Mi tocca particolarmente quella frase dell’apostolo Paolo che abbiamo sentito nell’Epistola di oggi. Dice che Dio ha messo gli apostoli “all’ultimo posto”. E poi continua parlando del disprezzo che gli apostoli ricevono.

È una costatazione di sempre e non solo per gli apostoli: chi parla di Gesù, che annuncia il Vangelo, chi esprime la sua fede rischia di finire sempre all’ultimo posto.

Anche oggi. La nostra chiesa si sta svuotando. È una costatazione, non una lamentela. Non solo gli apostoli, ma Gesù stesso, spesso è messo all’ultimo posto.

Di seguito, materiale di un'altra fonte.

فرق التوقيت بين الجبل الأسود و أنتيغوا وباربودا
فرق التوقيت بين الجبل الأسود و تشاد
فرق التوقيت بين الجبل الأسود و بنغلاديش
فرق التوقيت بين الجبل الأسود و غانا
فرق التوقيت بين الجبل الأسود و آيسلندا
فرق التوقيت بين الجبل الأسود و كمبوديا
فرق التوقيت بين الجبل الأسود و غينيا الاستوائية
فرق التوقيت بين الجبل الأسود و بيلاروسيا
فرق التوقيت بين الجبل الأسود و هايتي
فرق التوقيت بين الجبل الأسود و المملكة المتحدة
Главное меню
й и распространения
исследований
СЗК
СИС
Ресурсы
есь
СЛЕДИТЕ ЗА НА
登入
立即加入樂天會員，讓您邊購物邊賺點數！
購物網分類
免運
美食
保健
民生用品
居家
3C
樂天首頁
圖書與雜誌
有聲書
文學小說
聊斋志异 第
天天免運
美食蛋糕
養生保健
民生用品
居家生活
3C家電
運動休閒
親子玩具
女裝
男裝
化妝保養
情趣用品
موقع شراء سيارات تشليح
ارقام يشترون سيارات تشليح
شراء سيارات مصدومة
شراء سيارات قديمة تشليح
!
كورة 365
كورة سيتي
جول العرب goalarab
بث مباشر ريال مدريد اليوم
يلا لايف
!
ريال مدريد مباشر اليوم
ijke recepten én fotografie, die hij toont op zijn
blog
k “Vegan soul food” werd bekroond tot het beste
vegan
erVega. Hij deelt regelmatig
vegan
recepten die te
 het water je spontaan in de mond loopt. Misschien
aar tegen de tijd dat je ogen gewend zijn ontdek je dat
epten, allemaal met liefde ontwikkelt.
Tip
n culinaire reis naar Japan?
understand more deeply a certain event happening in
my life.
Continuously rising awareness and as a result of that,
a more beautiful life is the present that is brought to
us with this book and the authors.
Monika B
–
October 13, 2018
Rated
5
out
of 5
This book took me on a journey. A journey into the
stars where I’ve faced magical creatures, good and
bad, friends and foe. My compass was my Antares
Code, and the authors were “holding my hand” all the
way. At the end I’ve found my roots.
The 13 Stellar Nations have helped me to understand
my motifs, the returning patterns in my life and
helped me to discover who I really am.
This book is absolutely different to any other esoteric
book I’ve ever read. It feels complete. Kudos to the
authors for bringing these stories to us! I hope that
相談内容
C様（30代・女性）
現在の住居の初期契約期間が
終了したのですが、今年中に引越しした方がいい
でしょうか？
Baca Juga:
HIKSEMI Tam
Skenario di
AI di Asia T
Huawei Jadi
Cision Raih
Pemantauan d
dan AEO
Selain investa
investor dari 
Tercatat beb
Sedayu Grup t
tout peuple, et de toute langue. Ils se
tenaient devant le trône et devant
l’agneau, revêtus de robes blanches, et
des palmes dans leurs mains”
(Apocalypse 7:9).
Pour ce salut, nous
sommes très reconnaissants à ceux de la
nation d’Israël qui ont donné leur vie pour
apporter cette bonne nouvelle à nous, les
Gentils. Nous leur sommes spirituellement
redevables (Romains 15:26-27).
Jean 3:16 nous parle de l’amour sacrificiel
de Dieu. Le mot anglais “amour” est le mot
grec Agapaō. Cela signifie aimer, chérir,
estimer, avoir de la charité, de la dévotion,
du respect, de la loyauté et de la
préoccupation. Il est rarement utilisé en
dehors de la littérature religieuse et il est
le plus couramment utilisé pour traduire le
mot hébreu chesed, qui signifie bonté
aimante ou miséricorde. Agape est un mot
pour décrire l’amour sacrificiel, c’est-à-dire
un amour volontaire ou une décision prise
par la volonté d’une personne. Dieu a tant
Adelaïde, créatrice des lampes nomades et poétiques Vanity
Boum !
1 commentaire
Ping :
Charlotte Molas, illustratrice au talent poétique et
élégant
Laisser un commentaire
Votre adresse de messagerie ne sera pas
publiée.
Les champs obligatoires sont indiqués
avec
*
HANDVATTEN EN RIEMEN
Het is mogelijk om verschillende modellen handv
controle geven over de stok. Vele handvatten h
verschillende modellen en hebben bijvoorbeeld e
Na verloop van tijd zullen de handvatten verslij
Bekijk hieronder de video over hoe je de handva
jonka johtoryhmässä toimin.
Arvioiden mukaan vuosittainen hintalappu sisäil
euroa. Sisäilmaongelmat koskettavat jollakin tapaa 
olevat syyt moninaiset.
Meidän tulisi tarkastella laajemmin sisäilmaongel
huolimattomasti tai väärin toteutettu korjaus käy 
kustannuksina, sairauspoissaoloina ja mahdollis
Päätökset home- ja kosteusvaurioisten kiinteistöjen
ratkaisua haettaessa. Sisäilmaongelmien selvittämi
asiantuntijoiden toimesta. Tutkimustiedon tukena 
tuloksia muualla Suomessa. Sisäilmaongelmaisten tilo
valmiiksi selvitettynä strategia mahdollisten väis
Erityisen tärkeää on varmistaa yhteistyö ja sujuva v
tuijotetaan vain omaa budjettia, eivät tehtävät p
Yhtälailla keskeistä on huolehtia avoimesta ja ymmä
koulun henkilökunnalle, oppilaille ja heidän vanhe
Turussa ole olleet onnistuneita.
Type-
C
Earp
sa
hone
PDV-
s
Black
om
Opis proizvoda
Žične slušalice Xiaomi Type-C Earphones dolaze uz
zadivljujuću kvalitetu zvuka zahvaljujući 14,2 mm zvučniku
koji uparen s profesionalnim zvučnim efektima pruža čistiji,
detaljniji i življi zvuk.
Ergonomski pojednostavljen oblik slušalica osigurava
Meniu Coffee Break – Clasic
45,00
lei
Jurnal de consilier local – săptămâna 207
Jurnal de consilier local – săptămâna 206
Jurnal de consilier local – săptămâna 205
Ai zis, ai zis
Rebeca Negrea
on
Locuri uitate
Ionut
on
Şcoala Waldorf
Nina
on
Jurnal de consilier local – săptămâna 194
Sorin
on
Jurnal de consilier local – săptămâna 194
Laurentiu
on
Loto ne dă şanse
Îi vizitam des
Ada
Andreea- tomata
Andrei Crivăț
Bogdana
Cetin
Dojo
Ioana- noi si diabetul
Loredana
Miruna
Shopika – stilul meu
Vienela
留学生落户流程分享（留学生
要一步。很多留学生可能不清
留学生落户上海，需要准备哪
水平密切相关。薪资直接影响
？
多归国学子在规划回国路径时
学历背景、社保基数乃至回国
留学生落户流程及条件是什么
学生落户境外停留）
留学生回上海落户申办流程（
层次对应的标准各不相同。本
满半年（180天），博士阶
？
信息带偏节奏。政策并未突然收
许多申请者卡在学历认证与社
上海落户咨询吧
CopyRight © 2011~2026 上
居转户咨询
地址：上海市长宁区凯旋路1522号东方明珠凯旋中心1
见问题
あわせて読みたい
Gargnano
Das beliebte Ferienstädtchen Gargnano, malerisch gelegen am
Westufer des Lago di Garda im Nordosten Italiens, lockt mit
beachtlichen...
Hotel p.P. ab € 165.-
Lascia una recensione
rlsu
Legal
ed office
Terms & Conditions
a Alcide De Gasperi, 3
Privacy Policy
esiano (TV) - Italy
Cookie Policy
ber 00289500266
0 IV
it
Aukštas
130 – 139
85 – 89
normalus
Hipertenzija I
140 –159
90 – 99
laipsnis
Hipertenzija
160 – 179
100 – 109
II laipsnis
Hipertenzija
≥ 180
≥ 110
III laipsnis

Probabilmente qui a Pero e Cerchiate non succede, ma non manca chi vuole eliminare anche fisicamente chi parla di Gesù. I martiri ci sono ancora. E le cronache ce ne parlano.

Più diffusi sono coloro che disprezzano quanti proclamano di seguire Gesù o il Vangelo. A volte è un disprezzo aperto, altre volte è una più sottile ironia, un pensiero imprecisato e immotivato di condanna, basato su sensazioni diffuse, più che da solidi ragionamenti. Sono sensazioni che condannano non solo gli apostoli, ma tutti coloro che vogliono credere davvero.

E poi ci sono tante forme di indifferenza, di chi sfugge al confronto, ma ignora o più semplicemente mette “all’ultimo posto” Gesù. Ecco perché le nostre chiese si stanno svuotando. L’epidemia non è la causa, ma solo un fattore che ha accelerato un processo frequente nella storia della Chiesa.

Tra le altre cause di questa situazione dobbiamo riconoscere che c’è anche il nostro peccato, che offre un inevitabile scandalo a chiunque pure intravvede la possibilità di aderire più profondamente a Gesù. Certo non è l’unica causa e neppure la prima, ma c’è. E dobbiamo riconoscerla.

In questo contesto i santi Filippo e Giacomo ci stimolano. Ci invitano a farci tutti testimoni di Gesù e del suo Vangelo. Ci chiedono di essere una presenza viva, oggi, in questa nostra realtà.

Riprendo ancora le parole di Paolo.

“Ci affatichiamo lavorando con le nostre mani”. Non dobbiamo farci prendere dallo sconforto o dalla pigrizia, ma rimboccarci le maniche perché la nostra fede si manifesta anzitutto attraverso le nostre opere. Ci viene chiesto di lavorare concretamente, per il bene di tutti, di impegnarci in opere di carità, di mostrare la nostra fede.

“Benediciamo… confortiamo”. Il cristiano non parla mai male di nessuno. Se deve accusare qualcuno lo fa sempre e solo per il suo bene. A noi tocca invece diffondere il bene, dobbiamo sempre valorizzare il bene ovunque sia, da qualunque parte provenga. Dobbiamo stimolare la bene, confortare nelle difficoltà, aiutare chiunque viva in situazione di disagio o sofferenza.

“Io vi ho generato”, dice infine Paolo, perché ogni cristiano è fonte di vita, e difende la vita sempre, la vita di ogni uomo o donna. Dobbiamo sempre difendere la vita e lottare perché cresca la sua qualità, perché rifiorisca in questa nostro mondo, in questa nostra società così oppressa, affaticata e provata.